++++ Textauszug

Die Temporalität von Sicherheit hat freilich auch andere Dimensionen. Sich verändernde Zeitwahrnehmungen und Zukunftsvorstellungen wirken auf individuelles und kollektives Sicherheitsbewusstsein, Sicherheitsverständnis und Sicherheitshandeln ein. Umgekehrt beeinflussen Wahrnehmungen von Sicherheit oder Unsicherheit Zeitwahrnehmungen oder Zukunftsvorstellungen. In welchem Maße, so lässt sich fragen, führt beispielsweise ein Bewusstsein von Sicherheit zu einer Ausdehnung von Zeit- und Zukunftshorizonten menschlichen Handelns? Und tragen nicht, umgekehrt, Gefühle von Unsicherheit oder Bedrohung zur Wahrnehmung knapper oder knapper werdender Zeit bei und produzieren damit Handlungs- oder Entscheidungsdruck? Bedrohungs- oder Unsicherheitskommunikation zeichnet sich durch das von ihr bewirkte, oftmals auch beabsichtigte Gefühl einer Zeitverknappung aus: "Wir müssen handeln, sonst ist es zu spät." Oder: "Es ist fünf vor zwölf." Gesellschaften geraten unter Stress oder werden unter Stress gebracht. Emotionalisierung und Dramatisierung tragen dazu bei. Das sind zentrale Elemente dessen, was im Jargon der Critical Security Studies "Versicherheitlichung" (securitization) genannt wird: Prozesse, in denen politische Themen zu Sicherheitsthemen gemacht werden, was nicht zuletzt größeren Handlungsdruck oder eine höhere Priorisierung impliziert, möglicherweise aber auch ein politisches Handeln, das die normalerweise geltenden normativen Regeln außer Kraft setzt (durch Ausnahmeregelungen, Notstandsgesetze und anderes mehr).

++++++++
++++ Vorliegende Daten

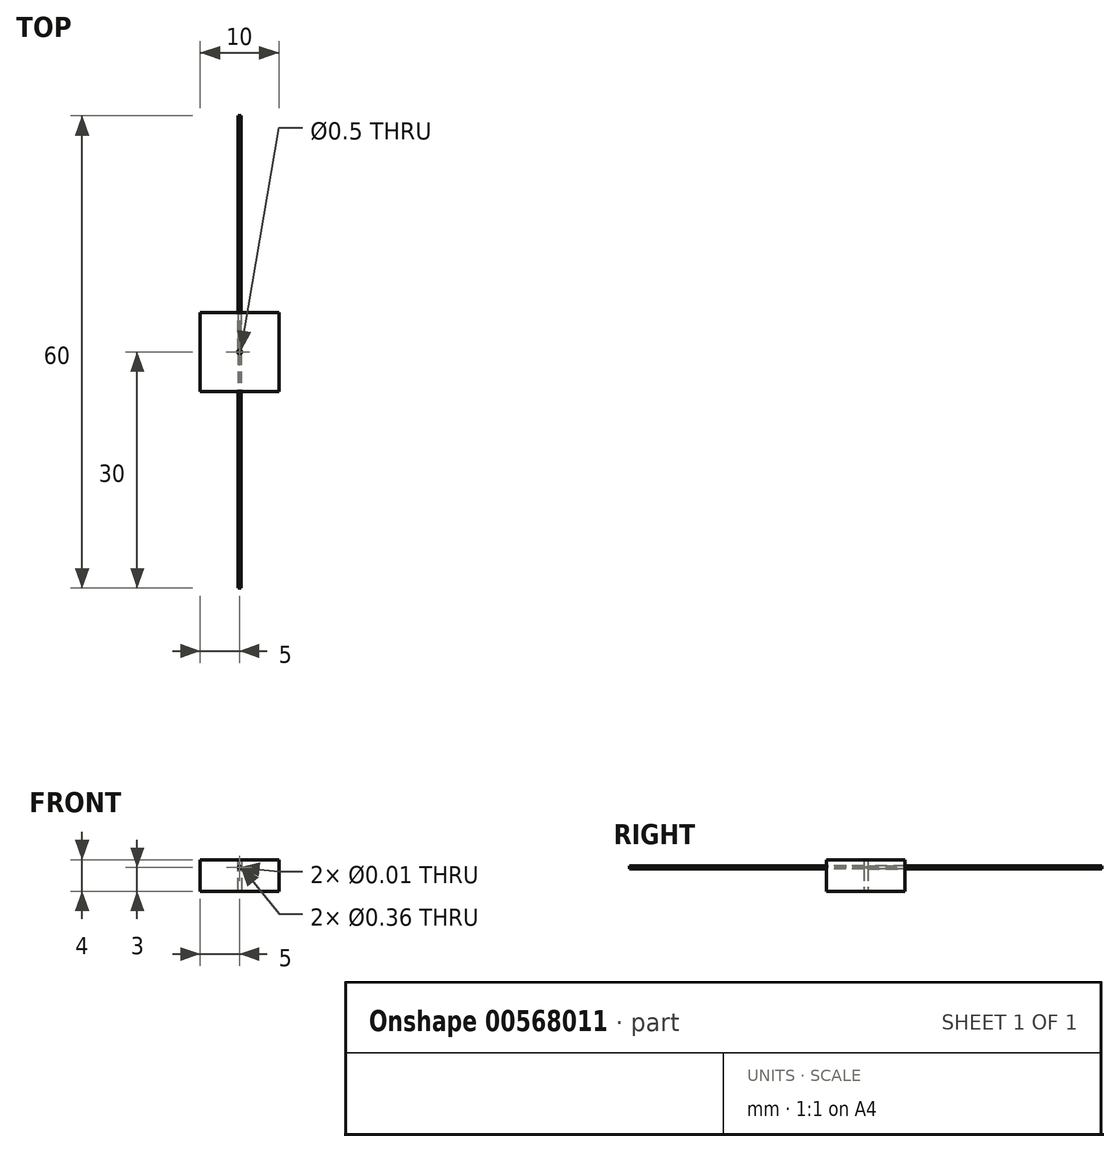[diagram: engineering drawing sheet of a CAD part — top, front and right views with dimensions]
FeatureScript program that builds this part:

++++++++

▶ _Aufgabe A_:
Prüfe für jede der folgenden Aussagen, ob sie mit dem Textauszug über Sicherheit und Zeit übereinstimmt, und belege dein Ja oder Nein mit einem wörtlichen Zitat. (i) Bedrohungs- oder Unsicherheitskommunikation ruft oft ein Gefühl der Zeitverknappung hervor. (ii) Die Bezeichnung „Versicherheitlichung“ stammt aus dem Jargon der Critical Security Studies. (iii) Versicherheitlichung schließt aus, dass die normalerweise geltenden normativen Regeln außer Kraft gesetzt werden.
▶ _Aufgabe B_:
Führe den Textauszug über Sicherheit und Zeit im selben Stil mit einigen Sätzen weiter.
Die Daten werden für die Bearbeitung nicht gebraucht.

▶ _Antwort A_:
(i) Ja: „Bedrohungs- oder Unsicherheitskommunikation zeichnet sich durch das von ihr bewirkte, oftmals auch beabsichtigte Gefühl einer Zeitverknappung aus“.
(ii) Ja: „im Jargon der Critical Security Studies“.
(iii) Nein: „möglicherweise aber auch ein politisches Handeln, das die normalerweise geltenden normativen Regeln außer Kraft setzt“.

▶ _Antwort B_:
Unsicherheit und Identität

Dynamiken von Sicherheit und Unsicherheit sind eng verknüpft mit Identitäts- und Gemeinschaftsbildung. Wahrnehmungen von Unsicherheit oder Bedrohung können zur Gemeinschaftsbildung oder zur Herausbildung gruppenbezogener Identität beitragen. Dazu gehört beispielsweise der Zusammenhang beziehungsweise die Wechselwirkung zwischen äußerer Bedrohung (oder deren Beschwörung) und innerer, gruppenbezogener Gemeinschaftsbildung; dazu gehören auch Feindbilder. Dass Sicherheit oder Unsicherheit und Bedrohung in solchen Dynamiken eine wichtige Rolle spielen, zeigt beispielsweise die Nationalismusforschung zum 19. und 20. Jahrhundert. Dynamiken der Sicherheit beziehungsweise Unsicherheit und Dynamiken der Nationsbildung, der Nationalisierung und eines sich steigernden Nationalismus hingen nicht zuletzt im Vorfeld der beiden Weltkriege eng zusammen.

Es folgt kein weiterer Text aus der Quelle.